» **Requirement**
Drop every image, then reproduce the data exactly as given.

##### Data provided

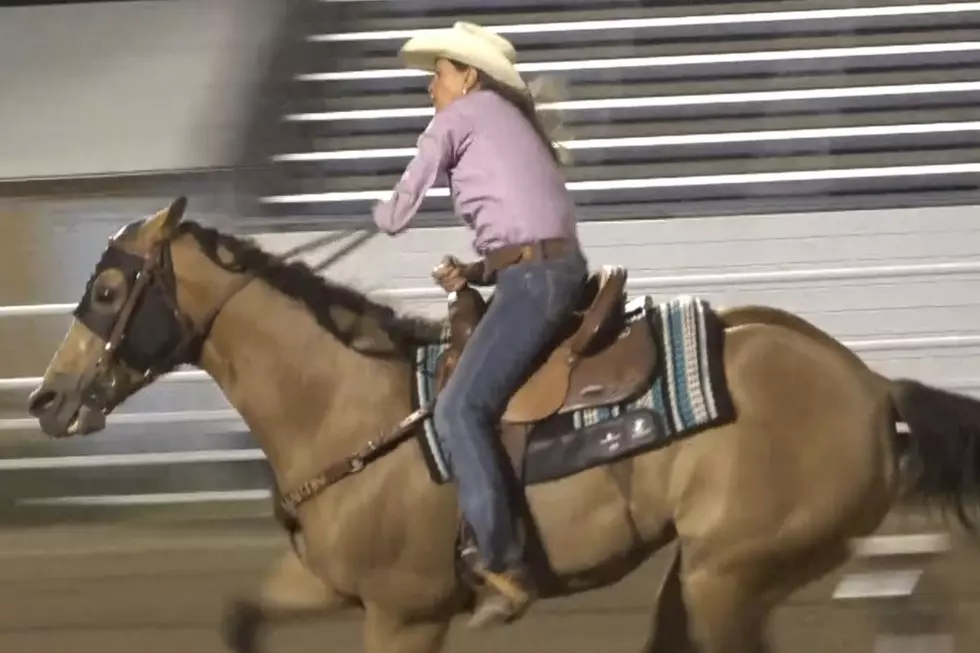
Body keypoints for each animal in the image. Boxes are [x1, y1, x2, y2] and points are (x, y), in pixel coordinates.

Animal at [24, 195, 980, 652]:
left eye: (107, 289)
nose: (47, 400)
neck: (345, 402)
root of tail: (871, 386)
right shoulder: (331, 583)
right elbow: (238, 618)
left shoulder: (405, 613)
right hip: (714, 575)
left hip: (732, 573)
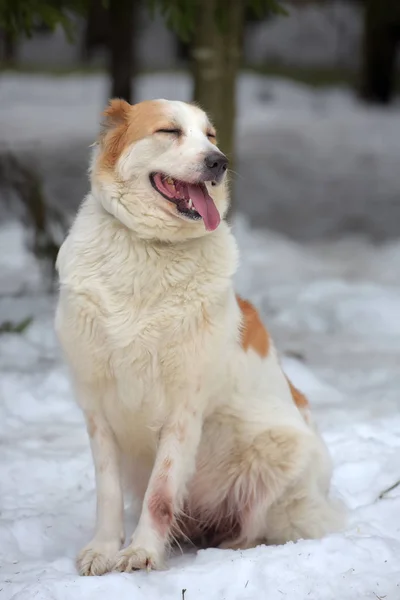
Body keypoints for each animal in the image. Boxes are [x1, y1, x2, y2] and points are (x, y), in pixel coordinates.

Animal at [55, 98, 344, 576]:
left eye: (210, 136)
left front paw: (142, 552)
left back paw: (228, 545)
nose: (219, 162)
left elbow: (159, 494)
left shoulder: (182, 410)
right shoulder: (97, 405)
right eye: (169, 131)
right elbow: (108, 492)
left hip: (280, 454)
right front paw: (103, 549)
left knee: (255, 526)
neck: (149, 249)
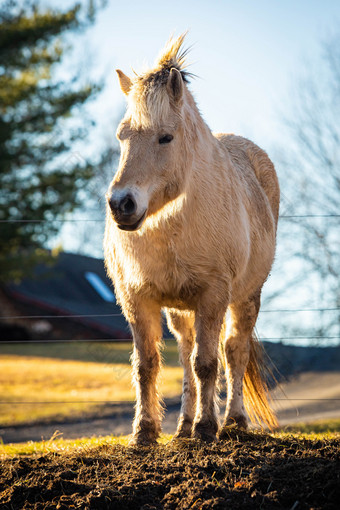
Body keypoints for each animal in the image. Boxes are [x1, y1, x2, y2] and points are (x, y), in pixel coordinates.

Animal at [103, 33, 278, 444]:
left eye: (165, 137)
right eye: (122, 136)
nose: (121, 204)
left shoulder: (213, 296)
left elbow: (208, 362)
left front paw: (207, 427)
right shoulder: (137, 300)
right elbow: (148, 365)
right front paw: (144, 432)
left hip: (246, 296)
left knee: (234, 350)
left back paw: (233, 420)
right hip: (180, 309)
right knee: (184, 353)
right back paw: (182, 426)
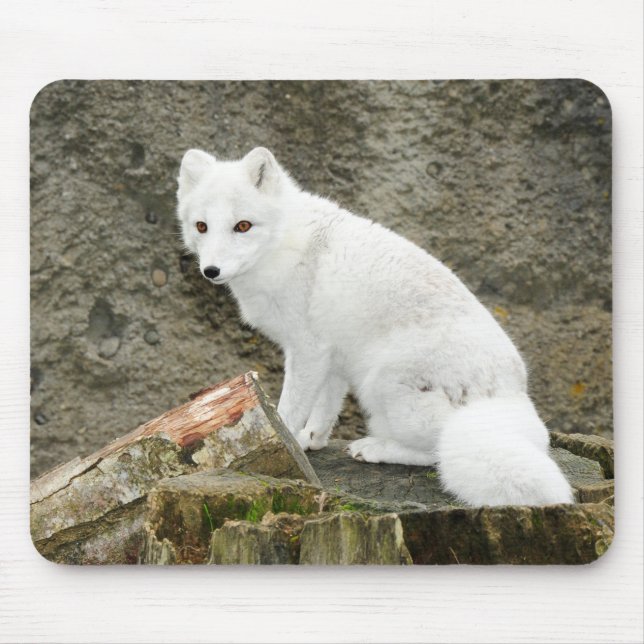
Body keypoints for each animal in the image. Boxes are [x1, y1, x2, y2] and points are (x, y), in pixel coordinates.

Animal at [176, 146, 574, 507]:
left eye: (242, 226)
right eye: (201, 226)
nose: (210, 271)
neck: (283, 245)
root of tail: (510, 396)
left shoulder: (307, 350)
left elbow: (288, 409)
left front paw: (284, 443)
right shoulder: (332, 355)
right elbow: (326, 406)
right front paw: (311, 440)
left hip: (382, 382)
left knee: (436, 453)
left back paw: (373, 449)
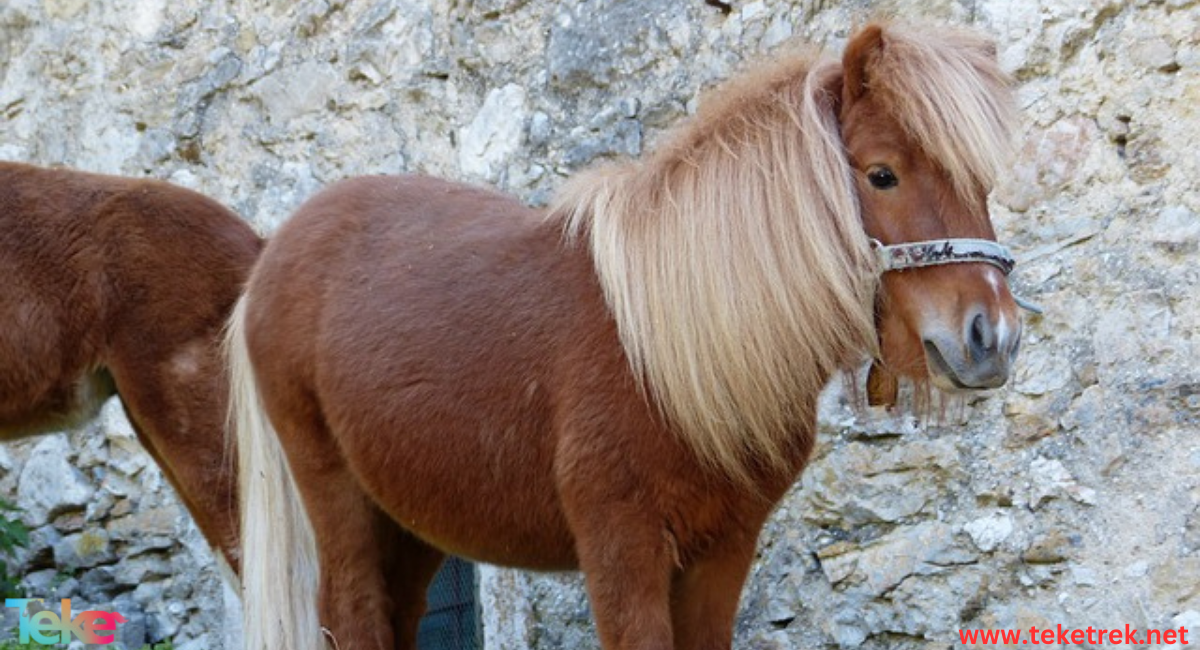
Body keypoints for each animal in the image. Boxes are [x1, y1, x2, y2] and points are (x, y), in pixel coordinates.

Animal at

##########

» **Response area**
Body keypoints for each animal in the image. Boxes are [x1, y1, x2, y2] and points are (x, y), in pixel coordinates.

Animal at [24, 195, 980, 652]:
left eye: (107, 289)
nose: (47, 400)
neck: (345, 402)
root of tail: (871, 386)
right shoulder: (331, 583)
right elbow: (238, 618)
left shoulder: (405, 613)
right hip: (714, 575)
left hip: (732, 573)
Body keypoints for each animal in the image. Boxes are [x1, y1, x2, y2] and points are (x, y), in pixel coordinates.

Animal at [55, 98, 344, 576]:
left eye: (210, 136)
left front paw: (142, 552)
left back paw: (228, 545)
nose: (219, 162)
left elbow: (159, 494)
left shoulder: (182, 410)
right shoulder: (97, 405)
right eye: (169, 131)
right elbow: (108, 492)
left hip: (280, 454)
right front paw: (103, 549)
left knee: (255, 526)
neck: (149, 249)
Body keypoints for each animal in the image. Boxes are [x1, y1, x2, y2] and points are (x, y), in pixel coordinates.

Animal at [103, 33, 278, 444]:
left eye: (165, 137)
right eye: (122, 136)
nose: (121, 204)
left shoulder: (213, 296)
left elbow: (208, 362)
left front paw: (207, 427)
right shoulder: (137, 300)
right elbow: (148, 365)
right front paw: (144, 432)
left hip: (246, 296)
left knee: (234, 350)
left back paw: (233, 420)
right hip: (180, 309)
right knee: (184, 353)
right back paw: (182, 426)
Body keypoints for each animal in the image. Boxes are [x1, y1, x2, y2] and points are (x, y), in pixel coordinates.

Animal at [176, 146, 574, 507]:
left eye: (242, 226)
right eye: (201, 226)
nose: (210, 271)
neck: (283, 245)
root of tail: (510, 396)
left shoulder: (307, 350)
left elbow: (288, 409)
left front paw: (284, 443)
right shoulder: (332, 355)
right elbow: (326, 406)
right front paw: (311, 440)
left hip: (382, 382)
left knee: (436, 453)
left back paw: (373, 449)
Body keypoints for each animal in the image. Boxes are [x1, y1, x2, y2] and points are (x, y), in pixel coordinates.

Animal at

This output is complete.